The researchers didn’t examine the program’s return on investment, but reported that the state spent about $3.9 million per year on the program, which requires a staff of about 20 fulltime-equivalent employees. About half are nurses who handle disease management and patient education.
“Other states or private payers considering this type of program will want to balance the potential for improved health and productivity that comes from increasing the use of high-value services with the potential for higher costs resulting from that increased use,” the authors wrote.
The study found that per-person spending was considerably higher among enrollees of Connecticut’s state employee plan than in the comparison group in the year before the health enhancement program began – $7,914 compared to $4,375. The researchers wrote that the difference appeared to be largely the result of higher prices in Connecticut, although higher use of health care services was also a factor.
The study comes amid calls for concessions among state employee unions – although those that have specified changes to employee health benefits have not targeted the wellness program incentives themselves – as the state faces a major budget deficit. Union leaders have rejected those requests.
It also comes amid increasing interest among employers in value-based insurance plan designs and as a state-level health reform effort seeks to develop a model that employers could use.
Sticks and carrots
Experts on value-based insurance plans often talk about using both “carrots” – positive incentives, including reduced cost-sharing – and “sticks” – such as raising cost-sharing for services considered to be of low value.

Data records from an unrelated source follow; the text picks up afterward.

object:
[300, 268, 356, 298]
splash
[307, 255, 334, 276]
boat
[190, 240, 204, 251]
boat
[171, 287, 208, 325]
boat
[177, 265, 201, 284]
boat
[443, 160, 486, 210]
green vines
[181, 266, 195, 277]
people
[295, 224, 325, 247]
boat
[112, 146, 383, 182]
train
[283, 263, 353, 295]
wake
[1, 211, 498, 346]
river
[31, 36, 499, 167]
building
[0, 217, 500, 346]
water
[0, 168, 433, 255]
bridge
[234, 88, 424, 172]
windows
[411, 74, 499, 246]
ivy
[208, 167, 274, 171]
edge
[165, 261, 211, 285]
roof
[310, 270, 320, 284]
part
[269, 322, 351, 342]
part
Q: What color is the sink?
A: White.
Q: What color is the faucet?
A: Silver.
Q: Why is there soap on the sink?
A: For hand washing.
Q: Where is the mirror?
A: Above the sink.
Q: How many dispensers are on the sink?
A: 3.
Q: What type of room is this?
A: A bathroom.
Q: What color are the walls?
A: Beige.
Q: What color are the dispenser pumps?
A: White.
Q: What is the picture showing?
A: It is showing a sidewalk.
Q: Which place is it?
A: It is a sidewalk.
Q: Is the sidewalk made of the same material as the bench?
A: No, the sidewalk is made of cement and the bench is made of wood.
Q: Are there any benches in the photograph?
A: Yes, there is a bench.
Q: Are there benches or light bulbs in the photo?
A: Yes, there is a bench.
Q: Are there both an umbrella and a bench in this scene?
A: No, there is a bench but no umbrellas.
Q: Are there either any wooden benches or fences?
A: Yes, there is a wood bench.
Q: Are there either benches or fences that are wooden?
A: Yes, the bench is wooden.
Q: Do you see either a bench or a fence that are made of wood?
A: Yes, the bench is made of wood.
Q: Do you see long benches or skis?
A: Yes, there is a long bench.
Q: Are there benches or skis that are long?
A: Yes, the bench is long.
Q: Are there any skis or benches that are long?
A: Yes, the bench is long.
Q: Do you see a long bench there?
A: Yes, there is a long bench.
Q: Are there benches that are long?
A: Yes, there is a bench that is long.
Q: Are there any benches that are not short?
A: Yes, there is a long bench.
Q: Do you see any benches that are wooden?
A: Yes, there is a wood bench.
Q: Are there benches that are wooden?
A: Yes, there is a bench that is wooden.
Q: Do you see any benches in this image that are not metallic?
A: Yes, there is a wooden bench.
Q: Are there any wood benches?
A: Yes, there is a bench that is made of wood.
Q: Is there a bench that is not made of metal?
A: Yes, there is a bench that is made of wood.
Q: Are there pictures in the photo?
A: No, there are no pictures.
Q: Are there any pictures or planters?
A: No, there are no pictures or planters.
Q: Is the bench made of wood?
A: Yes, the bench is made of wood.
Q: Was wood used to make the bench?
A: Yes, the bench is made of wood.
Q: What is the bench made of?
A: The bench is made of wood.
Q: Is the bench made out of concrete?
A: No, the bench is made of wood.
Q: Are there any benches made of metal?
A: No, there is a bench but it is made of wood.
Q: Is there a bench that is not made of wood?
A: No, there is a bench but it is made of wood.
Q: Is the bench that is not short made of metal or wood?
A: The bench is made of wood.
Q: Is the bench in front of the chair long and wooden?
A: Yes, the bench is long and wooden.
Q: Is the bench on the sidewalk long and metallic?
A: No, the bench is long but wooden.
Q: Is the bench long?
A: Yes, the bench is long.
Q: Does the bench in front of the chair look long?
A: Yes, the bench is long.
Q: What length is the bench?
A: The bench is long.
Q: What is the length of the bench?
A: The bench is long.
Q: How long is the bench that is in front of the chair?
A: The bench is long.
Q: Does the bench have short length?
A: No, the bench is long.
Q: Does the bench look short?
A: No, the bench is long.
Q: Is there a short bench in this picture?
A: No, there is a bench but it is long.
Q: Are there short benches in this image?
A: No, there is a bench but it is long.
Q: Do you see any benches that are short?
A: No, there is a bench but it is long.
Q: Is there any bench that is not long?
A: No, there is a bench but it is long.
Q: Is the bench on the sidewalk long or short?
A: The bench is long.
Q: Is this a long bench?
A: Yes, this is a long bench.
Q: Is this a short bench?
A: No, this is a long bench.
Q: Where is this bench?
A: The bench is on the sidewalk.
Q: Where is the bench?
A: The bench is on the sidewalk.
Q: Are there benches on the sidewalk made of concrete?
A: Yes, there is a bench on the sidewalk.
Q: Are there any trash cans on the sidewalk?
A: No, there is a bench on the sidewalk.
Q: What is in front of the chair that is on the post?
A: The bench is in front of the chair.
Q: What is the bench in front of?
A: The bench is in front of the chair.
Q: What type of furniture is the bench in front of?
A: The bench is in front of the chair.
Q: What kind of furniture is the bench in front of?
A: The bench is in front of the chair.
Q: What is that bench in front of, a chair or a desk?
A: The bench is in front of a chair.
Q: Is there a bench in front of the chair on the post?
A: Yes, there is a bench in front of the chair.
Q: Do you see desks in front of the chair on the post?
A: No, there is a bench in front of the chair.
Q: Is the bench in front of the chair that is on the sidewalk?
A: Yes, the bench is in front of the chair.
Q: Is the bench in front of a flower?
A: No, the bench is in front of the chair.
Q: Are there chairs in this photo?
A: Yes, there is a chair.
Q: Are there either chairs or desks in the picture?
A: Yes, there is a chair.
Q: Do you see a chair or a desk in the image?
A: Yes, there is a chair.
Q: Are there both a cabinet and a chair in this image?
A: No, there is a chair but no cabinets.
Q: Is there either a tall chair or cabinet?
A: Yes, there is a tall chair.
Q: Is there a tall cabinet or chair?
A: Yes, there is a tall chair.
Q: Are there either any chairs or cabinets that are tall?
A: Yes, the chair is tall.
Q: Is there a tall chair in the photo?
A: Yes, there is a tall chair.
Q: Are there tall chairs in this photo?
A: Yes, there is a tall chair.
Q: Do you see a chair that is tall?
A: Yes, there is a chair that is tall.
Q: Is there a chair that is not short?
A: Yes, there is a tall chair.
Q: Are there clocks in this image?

Asked about changes he would recommend for the program, Hirth suggested that the program could add more “sticks,” such as increasing out-of-pocket costs for low-value services. But he acknowledged that doing so is usually more controversial than adding “carrots.”
Going forward, changes could include implementing programs to address obesity and smoking cessation, said Sal Luciano, executive director of Council 4 of the American Federation of State, County and Municipal Employees.

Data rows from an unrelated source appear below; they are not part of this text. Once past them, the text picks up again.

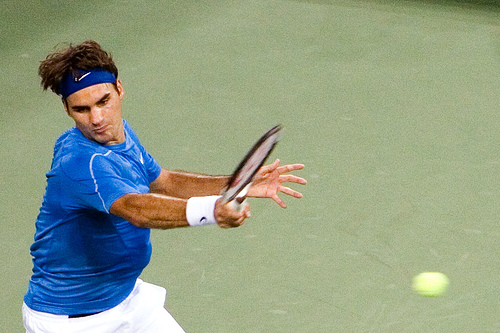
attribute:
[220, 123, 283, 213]
tennis racket — black, white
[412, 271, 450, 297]
tennis ball — green, small, flying, yellow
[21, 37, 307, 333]
man — playing tennis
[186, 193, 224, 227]
wrist guard — white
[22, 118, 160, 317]
t-shirt — blue, short-sleeved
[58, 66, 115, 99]
headband — dark blue, blue, nike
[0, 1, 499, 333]
tennis court — green, light green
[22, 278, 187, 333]
shorts — white, athletic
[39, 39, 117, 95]
hair — brown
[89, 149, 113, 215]
stripe — white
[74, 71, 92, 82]
swoosh — white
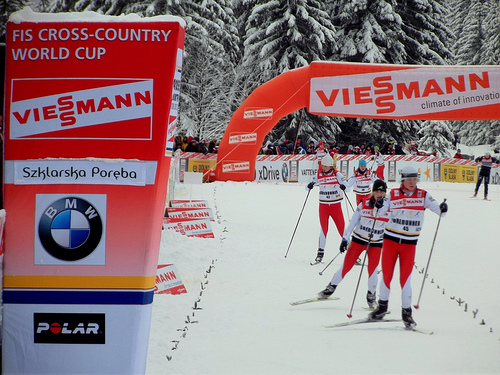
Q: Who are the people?
A: Skiers.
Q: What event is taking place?
A: FIS Cross-Country World Cup.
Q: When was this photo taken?
A: Daytime.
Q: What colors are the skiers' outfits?
A: Red and white.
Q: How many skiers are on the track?
A: Four.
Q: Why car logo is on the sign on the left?
A: BMW.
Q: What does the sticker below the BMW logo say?
A: POLAR.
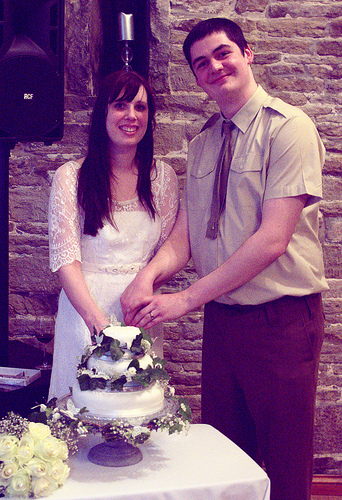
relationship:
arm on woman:
[45, 193, 92, 321] [45, 70, 178, 222]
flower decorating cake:
[88, 326, 109, 352] [68, 319, 172, 423]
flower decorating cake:
[78, 363, 110, 389] [68, 319, 172, 423]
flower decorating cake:
[158, 398, 193, 434] [68, 319, 172, 423]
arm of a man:
[119, 196, 226, 310] [127, 2, 329, 499]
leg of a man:
[197, 340, 252, 455] [167, 15, 333, 498]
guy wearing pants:
[119, 18, 329, 498] [174, 308, 305, 476]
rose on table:
[0, 451, 26, 486] [66, 443, 260, 497]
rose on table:
[28, 457, 51, 478] [66, 443, 260, 497]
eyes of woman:
[110, 96, 152, 114] [44, 68, 183, 408]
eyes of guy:
[192, 44, 239, 68] [119, 18, 329, 498]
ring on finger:
[149, 311, 154, 319] [132, 306, 158, 327]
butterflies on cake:
[59, 309, 226, 444] [56, 313, 207, 453]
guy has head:
[119, 14, 329, 499] [157, 10, 329, 253]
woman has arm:
[44, 68, 173, 395] [50, 168, 110, 335]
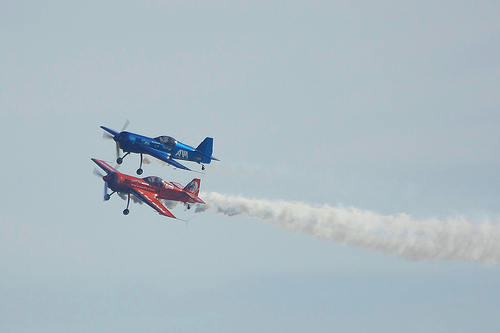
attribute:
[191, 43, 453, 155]
sky — gray, blue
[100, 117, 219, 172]
airplane — blue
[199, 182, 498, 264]
smoke — grey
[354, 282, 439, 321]
sky — section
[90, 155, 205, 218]
plane — red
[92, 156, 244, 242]
plane — red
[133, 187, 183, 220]
wing — red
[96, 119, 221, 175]
plane — blue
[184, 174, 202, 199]
tail fin — red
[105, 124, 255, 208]
plane — blue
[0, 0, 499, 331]
sky — blue, Section 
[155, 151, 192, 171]
wing — blue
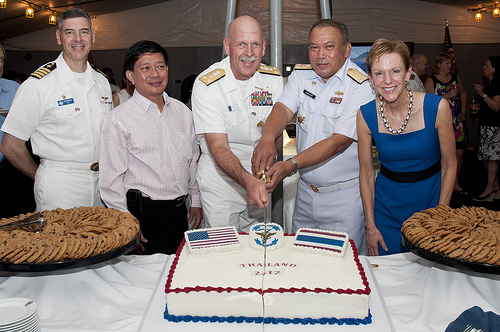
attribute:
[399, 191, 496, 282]
platter — large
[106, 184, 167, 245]
pants — black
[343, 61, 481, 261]
dress — black, blue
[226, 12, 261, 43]
head — bald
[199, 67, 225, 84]
patch — brown, shoulder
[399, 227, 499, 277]
plate — large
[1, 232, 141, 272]
plate — large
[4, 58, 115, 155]
shirt — white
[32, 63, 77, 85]
military patch — black, gold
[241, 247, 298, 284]
lettering — red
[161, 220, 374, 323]
cake — large, red, white , blue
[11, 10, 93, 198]
pants — white 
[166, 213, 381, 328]
cake — cut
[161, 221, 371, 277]
cake — white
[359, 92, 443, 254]
dress — blue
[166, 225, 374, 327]
cake — sheet cake, red, white , blue 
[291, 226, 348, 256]
flag — blue, red, white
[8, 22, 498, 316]
people — smiling 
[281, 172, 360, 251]
pants — white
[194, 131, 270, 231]
pants — white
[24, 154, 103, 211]
pants — white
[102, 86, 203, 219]
shirt — pink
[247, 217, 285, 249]
logo — blue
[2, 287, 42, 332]
plates — white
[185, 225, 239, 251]
flag — American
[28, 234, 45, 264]
cookie — chocolate chip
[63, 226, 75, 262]
cookie — chocolate chip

Luciano, who sits on a labor-management committee that addresses health care cost containment in the state employee plan, said officials are also looking to make data on outcomes for different health care providers available to plan members – and possibly the public – to help them make decisions about where to seek care.
That strategy is already becoming more popular in the private sector. Steve Wojcik, vice president of public policy at the National Business Group on Health, said some employers have begun to contract selectively with better-performing providers for high-cost procedures like cardiac or orthopedic surgery. In some cases, a health plan would cover a smaller network of providers, while other plans cover a wide network but require members to pay less to see providers deemed to have higher quality and efficiency.

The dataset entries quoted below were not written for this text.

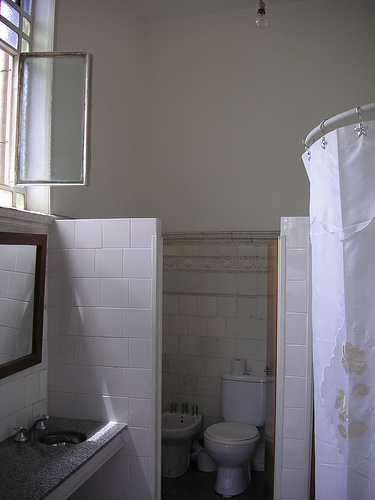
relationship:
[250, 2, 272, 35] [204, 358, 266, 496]
light above toilet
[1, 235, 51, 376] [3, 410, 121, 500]
mirror above sink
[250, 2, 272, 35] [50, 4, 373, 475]
light near wall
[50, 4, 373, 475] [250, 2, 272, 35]
wall near light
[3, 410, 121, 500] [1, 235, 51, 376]
sink below mirror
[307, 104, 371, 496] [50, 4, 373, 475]
curtains near wall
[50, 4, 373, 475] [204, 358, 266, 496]
wall behind toilet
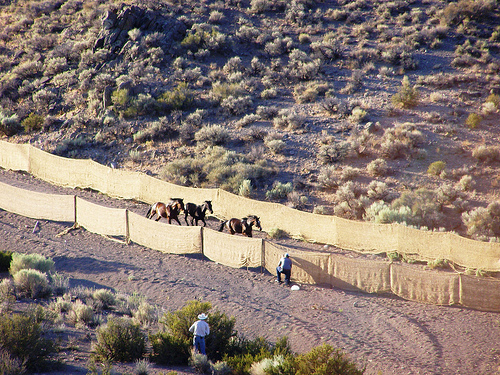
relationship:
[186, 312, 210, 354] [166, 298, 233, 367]
man behind bush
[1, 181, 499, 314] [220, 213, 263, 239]
border next to horse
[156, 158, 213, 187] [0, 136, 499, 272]
bush next to border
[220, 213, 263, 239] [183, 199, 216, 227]
horse in front of horse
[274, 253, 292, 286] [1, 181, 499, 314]
man kneeling close to border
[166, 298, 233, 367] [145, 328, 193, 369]
bush near bush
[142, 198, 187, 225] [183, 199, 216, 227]
horse behind horse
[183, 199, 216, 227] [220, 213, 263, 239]
horse behind horse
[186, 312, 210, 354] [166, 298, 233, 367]
man hiding behind bush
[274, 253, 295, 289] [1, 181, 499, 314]
man hiding behind border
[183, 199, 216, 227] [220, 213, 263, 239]
horse following horse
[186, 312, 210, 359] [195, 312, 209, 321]
man wearing hat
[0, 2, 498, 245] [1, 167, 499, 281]
trees behind road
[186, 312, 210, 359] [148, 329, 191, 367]
man trimming bush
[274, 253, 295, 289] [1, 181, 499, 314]
man making border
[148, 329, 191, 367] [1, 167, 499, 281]
bush near road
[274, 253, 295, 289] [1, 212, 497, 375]
man kneeling on dirt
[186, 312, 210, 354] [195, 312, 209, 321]
man wearing hat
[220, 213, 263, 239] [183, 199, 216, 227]
horse running with horse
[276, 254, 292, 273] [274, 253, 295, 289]
t-shirt on man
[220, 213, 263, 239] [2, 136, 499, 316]
horse inside enclosure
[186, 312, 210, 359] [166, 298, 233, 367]
man standing behind bush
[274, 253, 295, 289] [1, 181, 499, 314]
man working on border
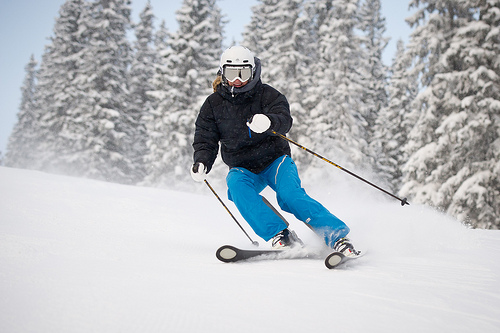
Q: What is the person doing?
A: Skiing.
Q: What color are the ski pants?
A: Blue.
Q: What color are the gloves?
A: White.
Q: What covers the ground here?
A: Snow.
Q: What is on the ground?
A: Snow.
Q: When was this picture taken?
A: Winter.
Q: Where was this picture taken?
A: Ski slope.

A 2015 survey the organization conducted with the firm Towers Watson found 11 percent of employers already had such a network, and 50 percent were considering implementing one in the next three years, and Wojcik said doing so is becoming more feasible as data on price and cost differences become available.
“I think there’s a growing acceptance from the employees or plan participants to say hey, just because I’m paying more doesn’t mean it’s better quality,” Wojcik said.